Затем появилось множество предложений по внедрению технологических инноваций для отслеживания, наблюдения и прогнозирования развития болезни и, конечно же, ее носителей. На страницах крупнейших газет эксперты и псевдоэксперты всех мастей рассуждали о том, как можно собрать данные, чтобы предвидеть будущие вспышки. Все больше людей сходились во мнении, что самая пагубная и сводящая с ума проблема - временная задержка между моментом заражения и госпитализацией - может быть устранена с помощью простых методов отслеживания, которые уже существуют в наших технологиях. Эпидемиологи с восторгом отзывались о гонконгской модели, в которой для отслеживания местонахождения людей использовались данные с карточек общественного транспорта - метод, называемый "прогнозированием". Ученые, изучающие данные, утверждали, что поиск людей в Google может быть использован для выявления неожиданных симптомов и признаков вируса (несмотря на то, что подобные попытки не смогли предсказать пик сезона гриппа 2013 года). Возникла целая индустрия по продаже технологий наблюдения для школ, включая инфракрасные камеры, отслеживающие температуру, умные идентификационные карты, Bluetooth-маячки и приложения для отслеживания контактов, обеспечивающие социальное дистанцирование.
Сторонники этих технологий поспешили дать привычные заверения в том, что такие данные полностью анонимны и изучаются только в совокупности, что агентства, собирающие их, не будут интересоваться именами или лицами, а только местоположением. Тот факт, что места проживания наиболее "критических групп населения" в основном представляют собой сообщества с низким уровнем дохода (и что эти сообщества, согласно некоторым предложениям, будут выделены для "дозорного наблюдения"), был оформлен как преимущество для этих сообществ. По мнению некоторых экспертов, проблема заключается не в том, что районы, за которыми и так ведется пристальное наблюдение, могут стать объектом более пристального внимания, а в том, что существующие географические данные настолько расплывчаты, что в большинстве технологий они используются в качестве меры защиты частной жизни. "Большинство наших инструментов для картирования вспышек недостаточно детализированы", - говорит Марк Гуревич, заведующий кафедрой популяционного здоровья в медицинской школе Нью-Йоркского университета. "Во многих городах и городских кварталах в пределах пары кварталов или доли мили могут быть большие различия в условиях, которые действительно влияют на здоровье".
Никто не потрудился высказать предположение о конечной точке этого поиска гранулярности, хотя я могу только предположить, что целью было создание чего-то вроде демона Лапласа - интеллекта, который знает положение каждой частицы во вселенной (и каждого патогена тоже) и поэтому может предсказать все, что произойдет в будущем.
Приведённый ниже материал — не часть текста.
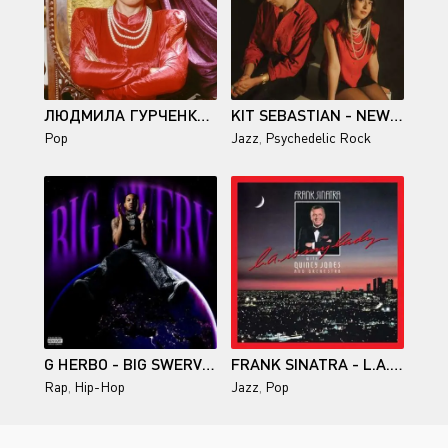
ЛЮДМИЛА ГУРЧЕНКО - ДИСКОГРАФИЯ (1994-2009)
KIT SEBASTIAN - NEW INTERNATIONALE (2024)
Pop
Jazz
,
Psychedelic Rock
G HERBO - BIG SWERV 2.0 (2024)
FRANK SINATRA - L.A. IS MY LADY [DELUXE EDITION] (1984/2024)
Rap
,
Hip-Hop
Jazz
,
Pop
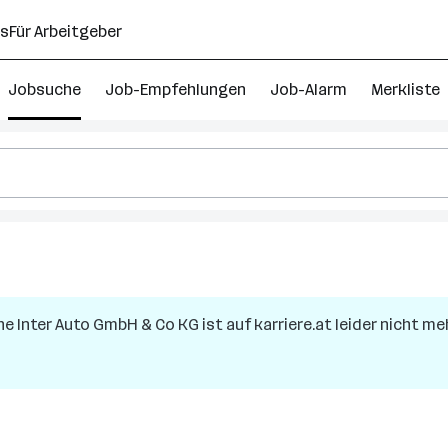
ns
Für Arbeitgeber
Jobsuche
Job-Empfehlungen
Job-Alarm
Merkliste
e Inter Auto GmbH & Co KG
ist auf karriere.at leider nicht me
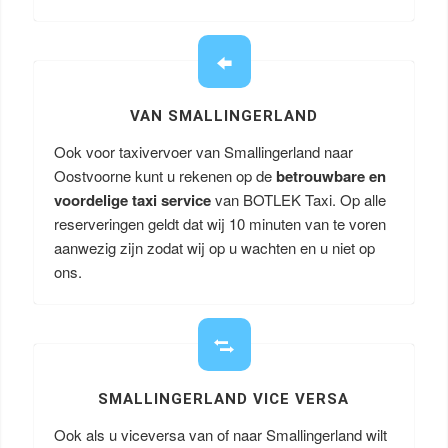
VAN SMALLINGERLAND
Ook voor taxivervoer van Smallingerland naar
Oostvoorne kunt u rekenen op de
betrouwbare en
voordelige taxi service
van BOTLEK Taxi. Op alle
reserveringen geldt dat wij 10 minuten van te voren
aanwezig zijn zodat wij op u wachten en u niet op
ons.
SMALLINGERLAND VICE VERSA
Ook als u viceversa van of naar Smallingerland wilt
Или, возможно, что-то вроде Бога Кальвина - существа, которое знает судьбу каждого человека, но при этом отказывает самим людям в знании или доступе к этой информации. Тем временем другая часть интернета приветствовала пророческий голос ясновидящей Сильвии Браун, которая в своей книге "Конец света", вышедшей в 2008 году, предсказала, что примерно в 2020 году "по всему миру распространится тяжелая болезнь, похожая на пневмонию". После того как Ким Кардашьян Уэст опубликовала в своем твиттере соответствующий отрывок, книга, которая уже несколько лет не издавалась, поднялась в списке бестселлеров Amazon.